2015-10-26 01:40:00 | スラグ不法投棄問題
■連日、マスコミには大同スラグの文字が躍っていますが、10月25日の日曜日の毎日新聞朝刊に、大同スラグの膨張の影響とみられる民間住宅の傾斜や亀裂に関する記事が掲載されました。この事件については、10月9日に行われた毎日新聞の杉本記者による講演の中でも触れられていました。さっそく記事を見てみましょう。

**********毎日新聞 10月25日(日)9時0分配信
<鉄鋼スラグ>膨張、住宅傾斜…盛り土、雨水吸い 群馬

母屋隣の資材置き場の床に生じた亀裂=群馬県榛東村で2015年7月9日、尾崎修二撮影
 大手鉄鋼メーカー「大同特殊鋼」(名古屋市)の渋川工場(群馬県渋川市)から排出された有害物質を含む鉄鋼スラグを巡り、新たな問題が浮上した。群馬県の宅地の盛り土に使われたスラグが雨水などで膨張し、家が傾く被害が起きている。

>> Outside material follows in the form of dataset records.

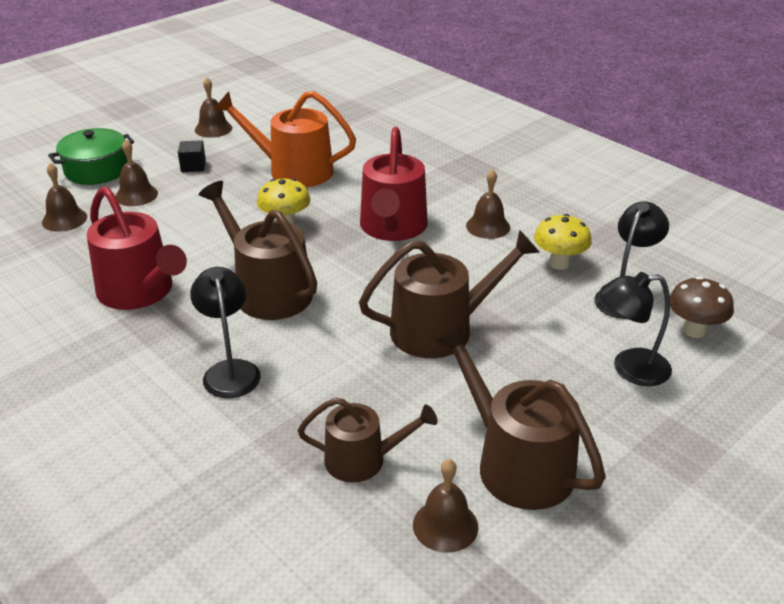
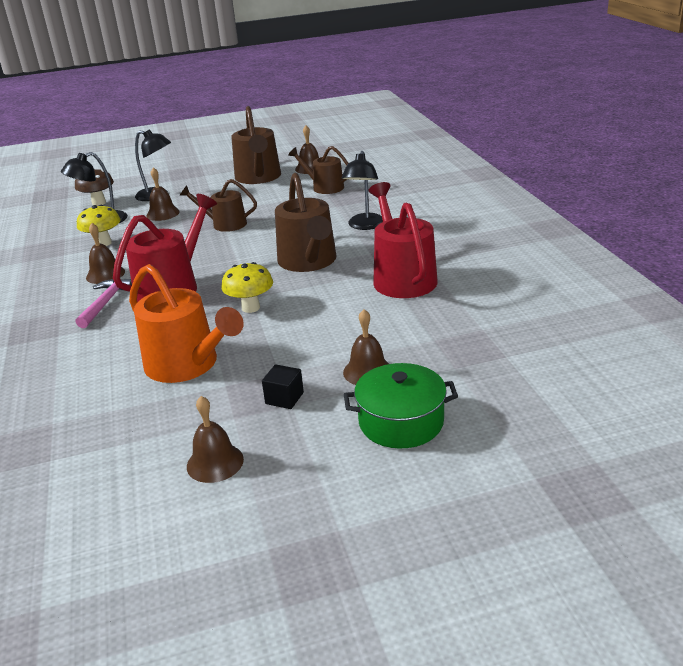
camera: 150 degrees left, 5 degrees down
brown bell [42,163,87,232] -> brown bell moved to [146,167,180,221]
brown watering can [359,230,540,358] -> brown watering can [180,179,257,232], size x0.63
none -> pink hammer [75,279,132,328]

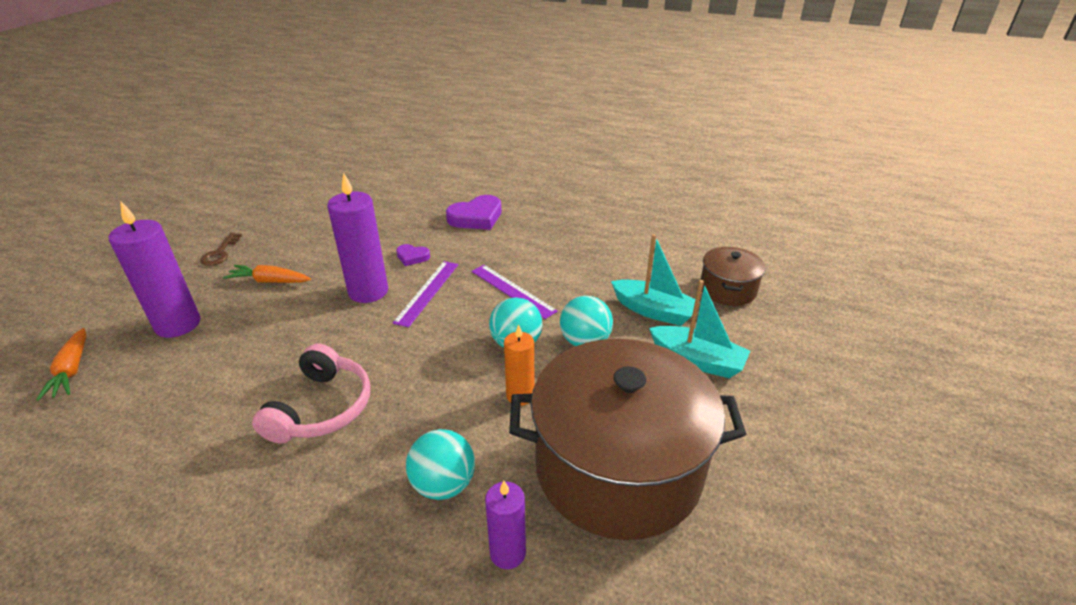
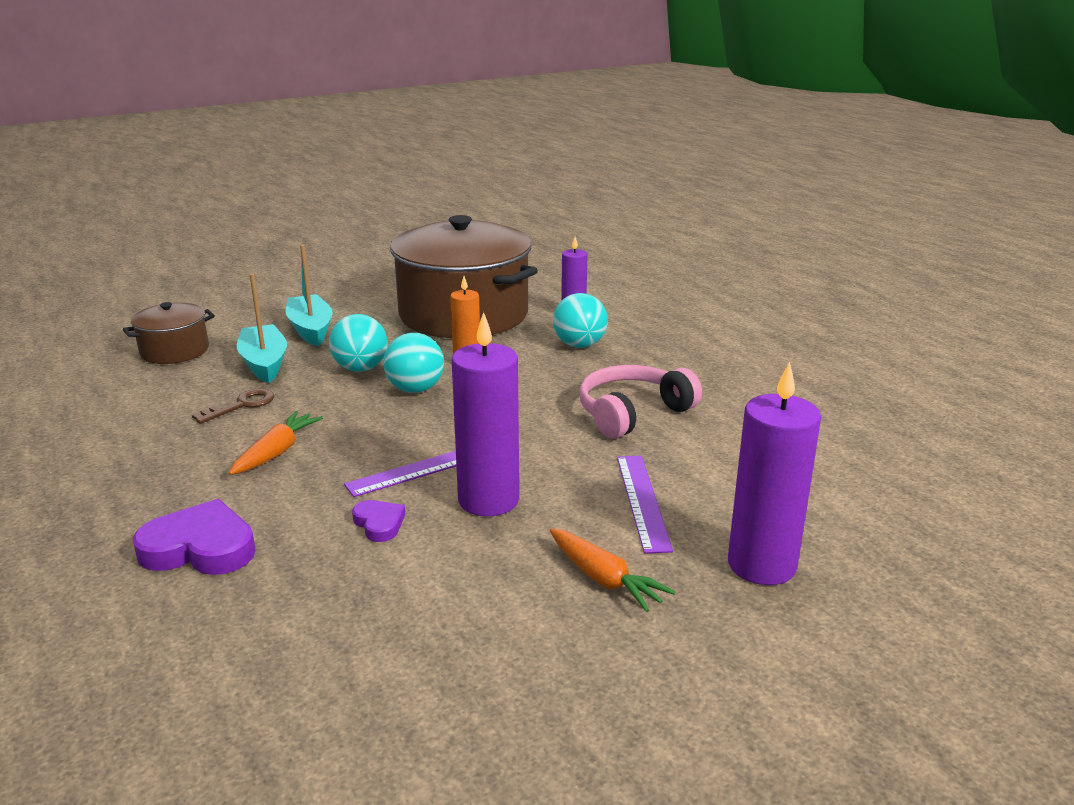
camera: 140 degrees left, 10 degrees down
orange carrot [36,328,86,401] -> orange carrot moved to [229,411,323,475]
brown key [200,233,242,266] -> brown key moved to [192,389,274,424]
purple ruler [472,265,558,319] -> purple ruler moved to [617,456,673,554]

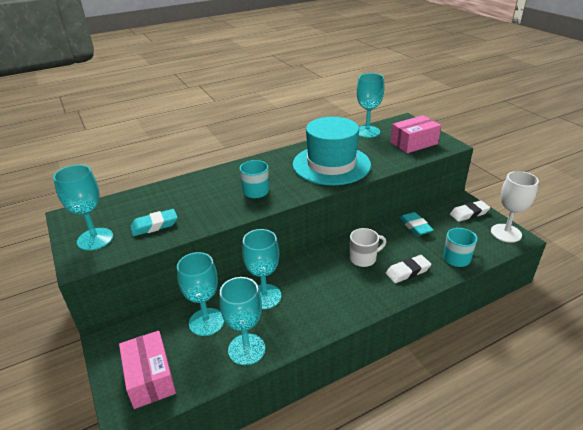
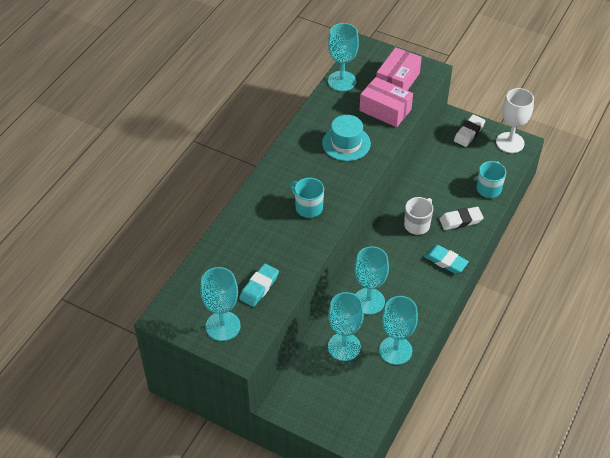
camera: 35 degrees left, 15 degrees up
pink box [119,331,176,409] -> pink box moved to [359,77,413,127]
turquoise hat [293,117,371,185] -> turquoise hat [322,115,371,161], size x0.58
white eraser [386,255,431,283] -> white eraser turned 45 degrees clockwise [439,207,483,230]
turquoise eraser [399,212,434,236] -> turquoise eraser moved to [424,245,469,274]

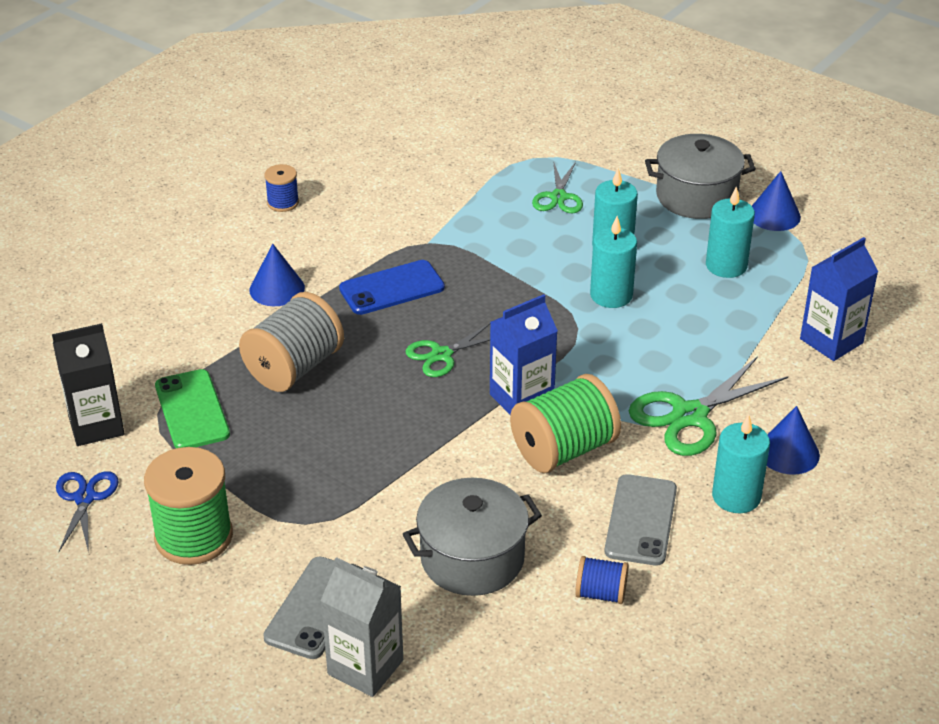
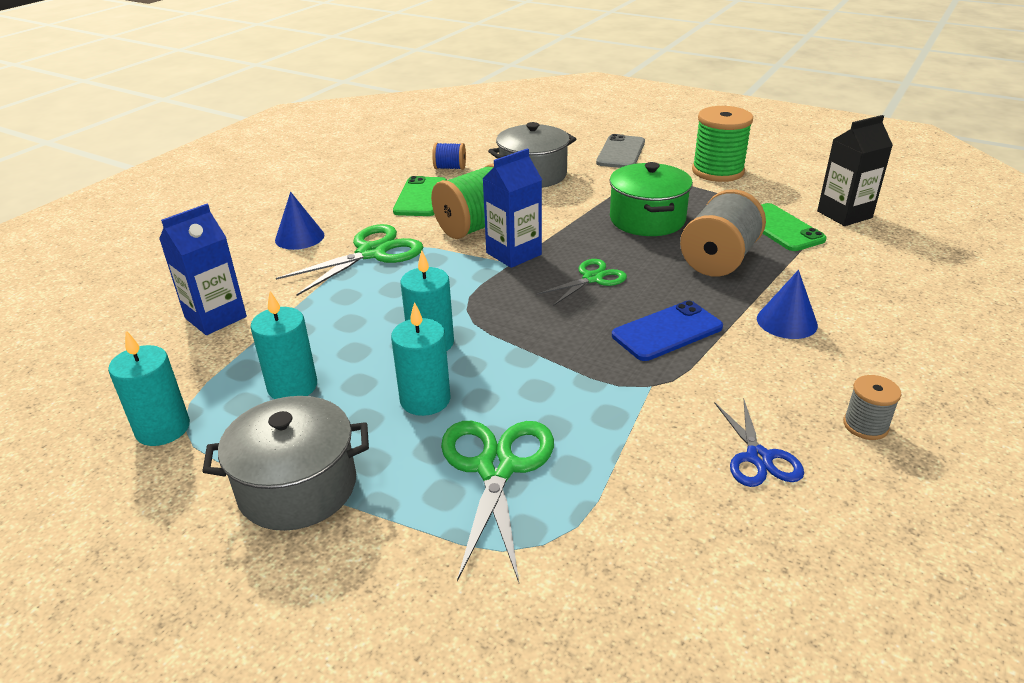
camera: 175 degrees right, 5 degrees down
blue scissors [56,471,119,553] -> blue scissors moved to [714,400,804,487]
blue spool [264,164,299,212] -> grey spool [843,375,901,440]
grey carton [321,557,403,697] -> none
green scissors [532,161,583,213] -> green scissors [441,421,554,582], size x1.62
grey phone [604,474,677,565] -> green phone [393,176,447,216]
turquoise candle [712,414,770,513] -> turquoise candle moved to [108,331,190,446]
blue cone [752,171,801,231] -> none
none -> green pot [609,162,693,236]

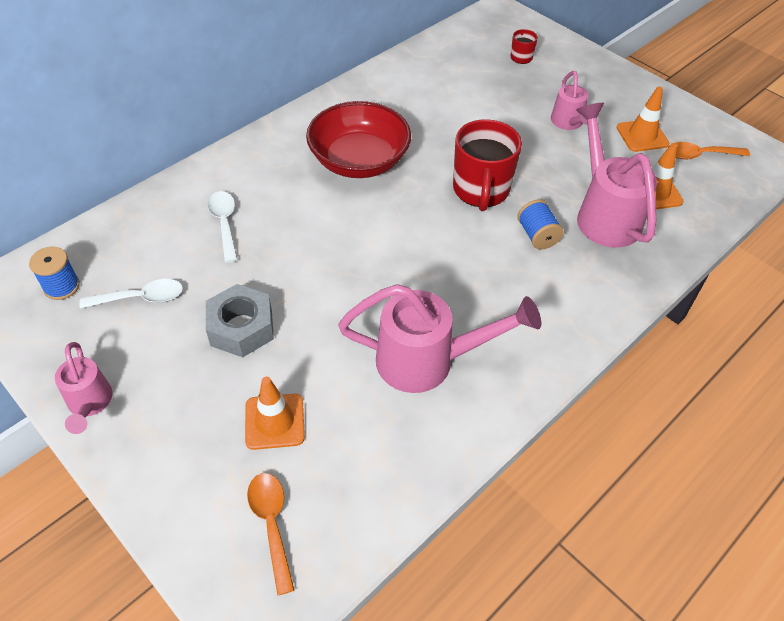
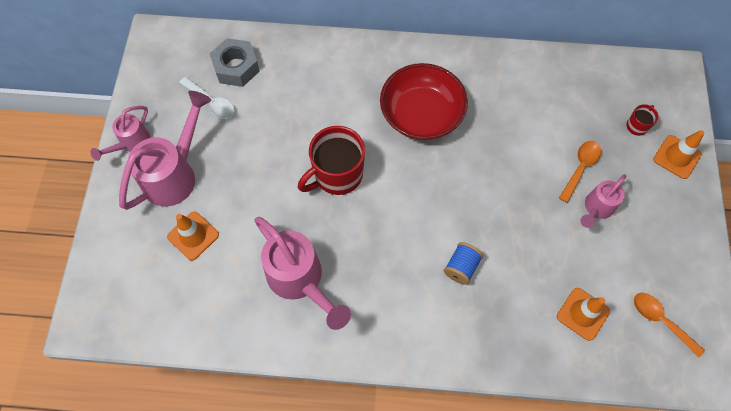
camera: 50 degrees right, 15 degrees up
blue spool [29,247,80,300] -> none
grey nut [206,284,274,357] -> grey nut moved to [210,38,260,87]
white spoon [207,191,238,263] -> none
orange spoon [247,473,295,596] -> orange spoon moved to [559,141,601,203]
red mug [453,120,522,211] -> red mug moved to [298,126,365,195]
pink watering can [576,103,657,248] -> pink watering can moved to [119,91,211,210]
orange traffic cone [616,87,669,152] -> orange traffic cone moved to [653,130,704,179]

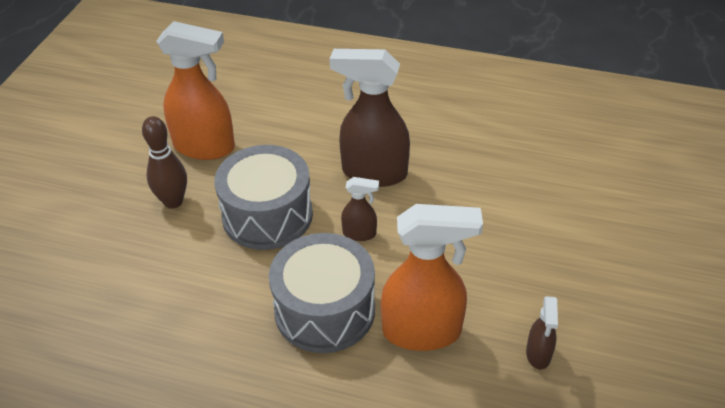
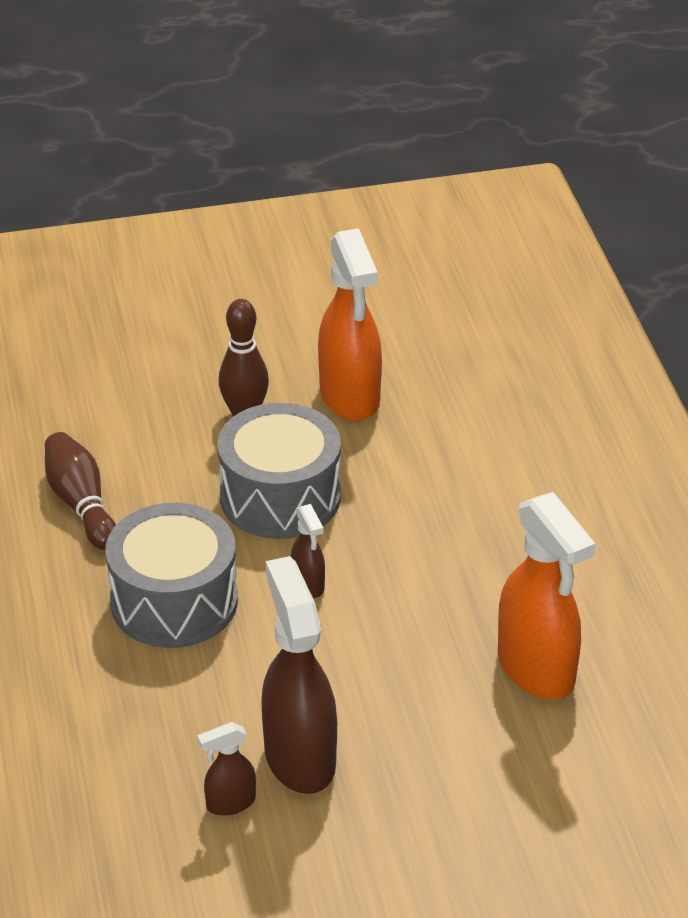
camera: 60 degrees right, 5 degrees down
brown spray bottle [330,49,410,187] -> brown spray bottle moved to [261,556,337,794]
orange spray bottle [381,204,483,351] -> orange spray bottle moved to [498,492,595,700]
none -> brown bowling pin [45,432,116,550]

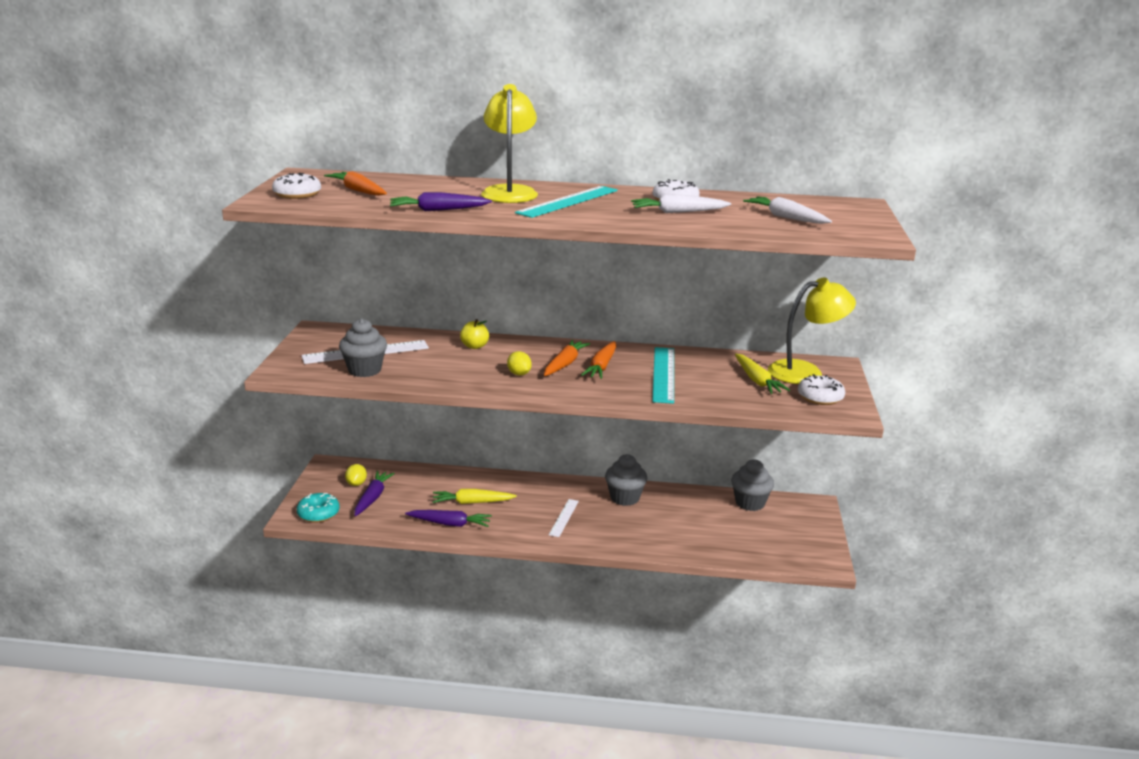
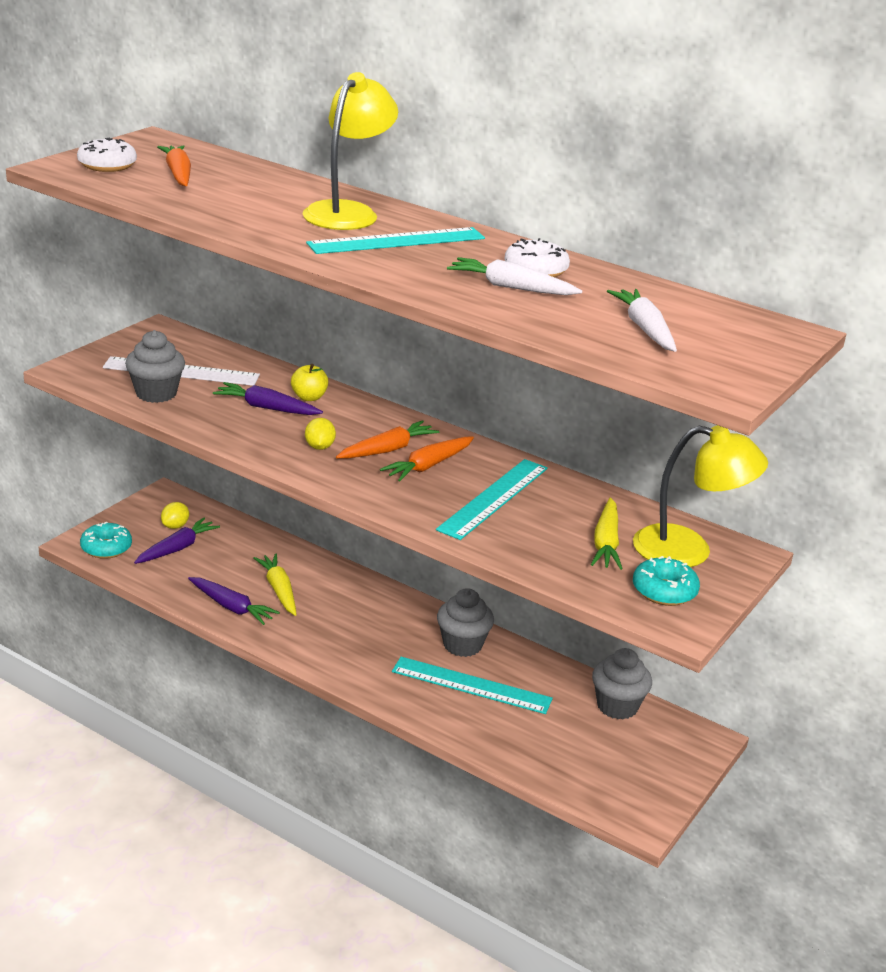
camera: 25 degrees right, 5 degrees up
purple carrot [390,192,492,211] -> purple carrot moved to [213,382,323,415]
yellow carrot [432,489,517,504] -> yellow carrot turned 45 degrees clockwise [253,553,297,616]
white ruler [549,499,579,537] -> none
white donut [798,374,845,405] -> turquoise donut [633,556,700,606]
none -> turquoise ruler [392,657,553,714]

国が同県長野原町で建設を進める八ッ場(やんば)ダムの住民移転代替地にもスラグは無許可で使われており、専門家は「スラグの宅地利用は危険が伴う」と警鐘を鳴らしている。【杉本修作、尾崎修二】

宅地の地盤が隆起し、縁側のコンクリートは母屋から約14センチも動いている=群馬県榛東村で2015年7月9日、尾崎修二撮影


被害があった住宅の位置
 スラグを宅地に利用したのは、同県榛東(しんとう)村山子田の建設会社社長(56)の木造2階建て住宅で、先代の父親(故人)が30年前に新築した。社長によると、父親の友人で渋川工場に勤める男性の紹介で、敷地を高くする盛り土材としてスラグを譲り受けた。約2000平方メートルの土地に3~5メートルほど盛ったという。
 ところが10年ほど過ぎると外壁にひびが入り、戸口の建て付けが悪くなり始めた。さらに床が数カ所で数センチ隆起し、基礎のコンクリートにも大きな亀裂が生じ、母屋とコンクリート製縁側の間には十数センチの隙間(すきま)ができた。隆起やひび割れは今も進行しているという。
 鉄鋼スラグのうち、特殊鋼の精製で排出されるものは「製鋼スラグ」と呼ばれ、これは水と反応して膨張する性質がある。道路で利用するスラグには日本工業規格(JIS)で膨張率に基準(1.5%以下)が設けられ、JIS策定委員を務めた長岡技術科学大の丸山暉彦名誉教授(道路工学)によると、スラグに機械で蒸気を掛けるなど膨張を抑える処置をしなければ、最大で10%以上膨張することがある。社長宅を視察した丸山氏は、スラグが原因とみて間違いないとしている。
 毎日新聞は社長宅のスラグを採取して国指定の専門機関に鑑定を依頼。環境基準の7倍を超える有害物質「フッ素」が検出された。また、東京農工大の渡辺泉准教授(環境毒性学)の研究チームが別途採取した周辺土壌からは微量の発がん性物質「六価クロム」も検出された。渡辺氏は「六価クロムは自然界になく、スラグによる土壌汚染が起きている」と指摘した。
 渋川工場のスラグは八ッ場ダムの住民移転代替地などに無許可で使われ、国土交通省の調査で有害性も確認された。スラグが見つかった代替地の近くには既に住宅が建っているが、国交省は「民有地」を理由に宅地の調査をほとんどしておらず、宅地の真下に使われている可能性もある。
 丸山氏は「JISで認められたスラグはそもそも宅地での利用を想定してなく、使うのはリスクを伴う。宅地で使われた可能性があるなら、国は異常の有無を継続的に監視すべきだ」と指摘。国交省関東地方整備局は「移転代替地の今後の調査について住民の要望や宅地の状況などを考慮して判断したい」としている。
 大同特殊鋼総務部は「(社長宅の)スラグが当社製のものかは確認できていない。要望を詳しく聞いた上で対応を検討したい」とコメントした。
 渋川工場のスラグを巡っては、建設資材の取引を装った廃棄物処理法違反容疑で群馬県警が先月、強制捜査に乗り出している。
**********

■杉本記者が講演で語った通り、今後、民間工事向けに不法投棄されたスラグの影響による民事問題が多発することが懸念されています。